白石:はじめはそんなエリアいらないという声もあった共有エリアですが、よく利用しています。
コラボエリアでは、よく図面を拡げた打合せが行われています。この高さが図面も見やすいようです。
図書エリアでは、集中して仕事しているシーンをよく見かけます。
プロジェクターエリアは、とてもよく利用しています。オープンな会議やプレゼンなど、当初は想像できなかったのですが、会議の仕方が大きく変わりました。
今まで隣は何をやっているか、全く見えなかったものが、見えるようになりました。
これらの共有エリアが、人と人の交流を大きく変えています。ここでの会話がきっかけとなり、仕事に拡がりが生れることを期待しています。
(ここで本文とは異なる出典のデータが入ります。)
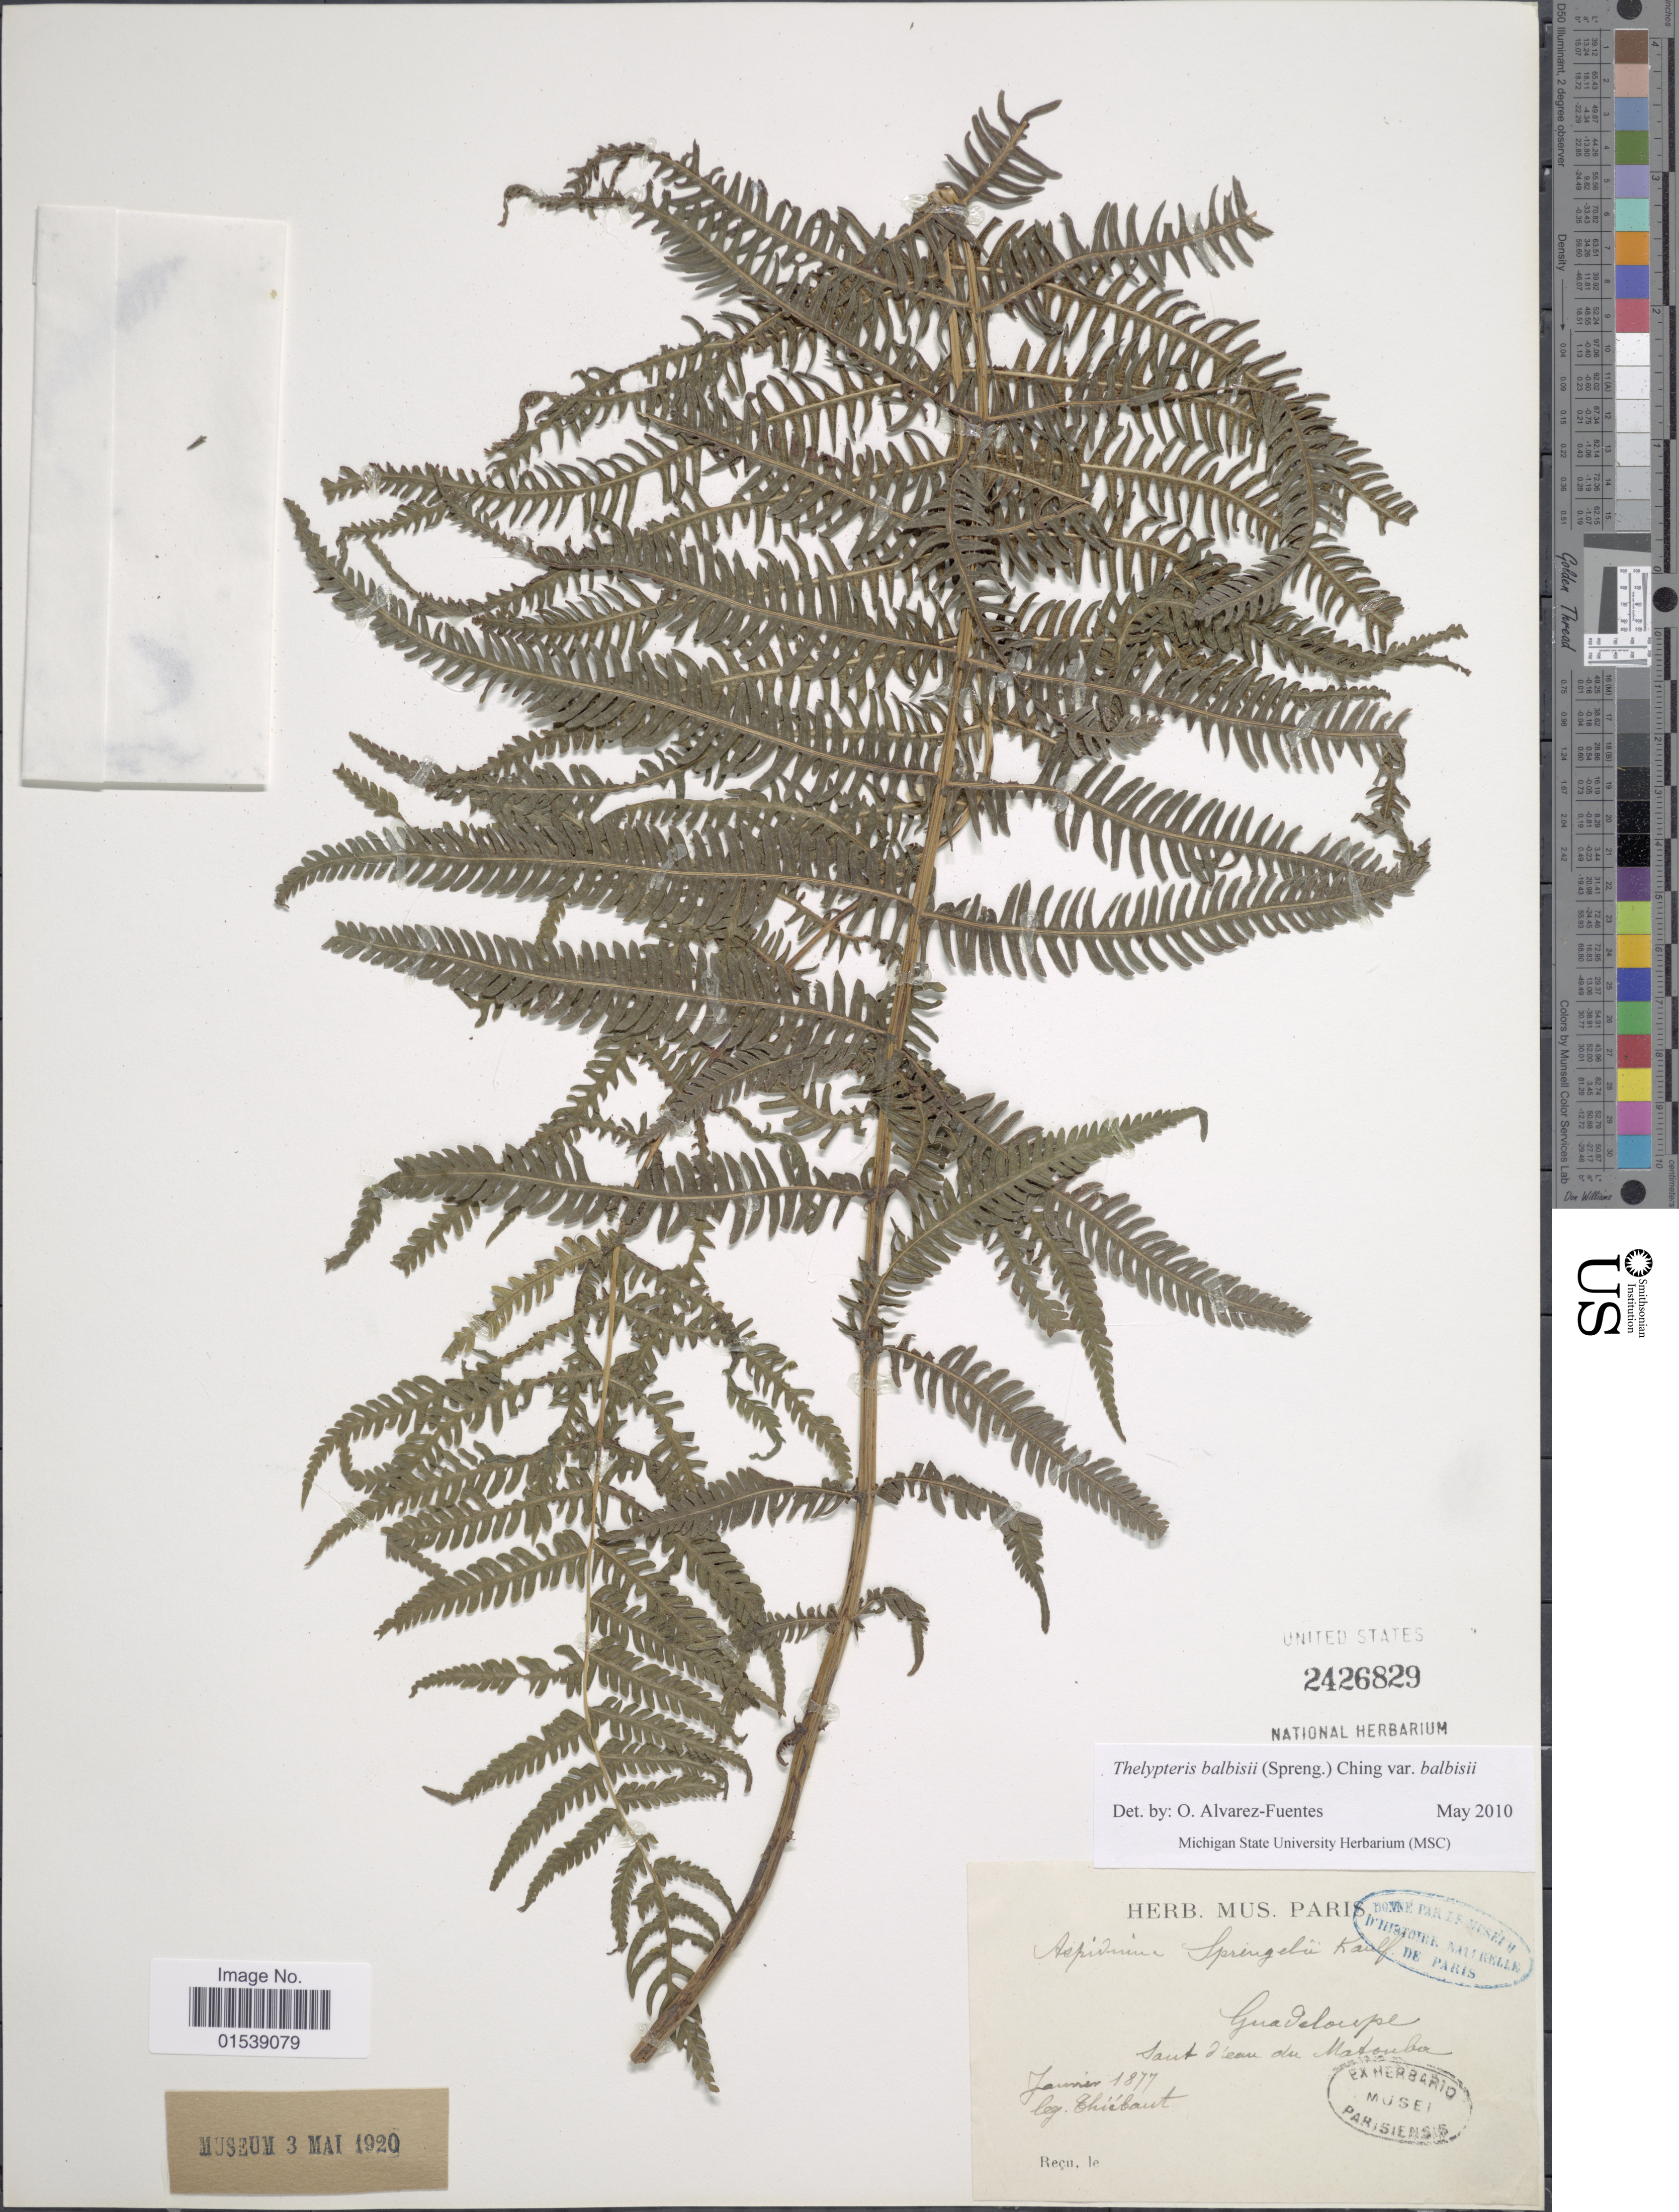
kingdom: Plantae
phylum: Tracheophyta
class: Polypodiopsida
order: Polypodiales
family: Thelypteridaceae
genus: Amauropelta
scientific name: Amauropelta balbisii (Spreng.) comb. nov., ined. 2015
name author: (Spreng.)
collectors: -. Thiebaut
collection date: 1877-01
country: Guadeloupe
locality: Saut d'eau du Matonba [interpreted]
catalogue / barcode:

星野:本当に良かったです。課題とか気になっていることはありませんか?
白石:コロナ禍でWEB会議が増えたことです。計画はコロナ前でしたので、十分な対策ができていません。
特に音問題を解決する必要があります。また、WEB会議用の会議室が不足しています。
星野:オフィスは生きものです。これで完成ということはありませんので、常に課題を見つけ解決していく必要がありますね。
白石:大きなプロジェクトを一旦終えましたが、プロジェクトチームは継続していきます。「はたナビPRO」をリノベ後にも行い、効果を確認することができました。
今後も定期的にチェックし、引き続き見直しをしていきたいと思います。
星野:最後になりますが、営業の加藤、設計の服部に一言いただけるとありがたいです。
白石:いろいろご支援いただき、感謝しています。会社の方針が二度三度変わる場面があり、ご迷惑をおかけしました。
それでも、「いいオフィスづくりをする」 という信念は、常にぶれずにお応えいただきました。ありがとうございました。
星野、加藤、服部:本日は本当に貴重なお話をいただき、改めて御礼申し上げます。今後ともお困りごとは何でも遠慮なくご相談ください。ありがとうございました。
白石様には、どんな質問にもサクサクわかりやすく、お答えいただきました。働く環境、働き方を変えることは、とても大きなエネルギーがいります。
そんな中で若手の白石さんが、このプロジェクトをまとめあげられたことは、本当に驚きでした。
文中のワークショップや経営陣との調整以外にも、入居部門へのアンケートや説明調整、総務や情報システムなど関係部門との調整、
我々含め外注業者との調整など多くの困難を乗り越えて、リノベーションを実現されました。
そのような活動の一部をご支援できたことで、コクヨチームも評価いただけました。
「働き方提案」とは、お客様の立場に立った働く環境、働き方を変えるお手伝いがどれだけできるかだと、改めて感じました。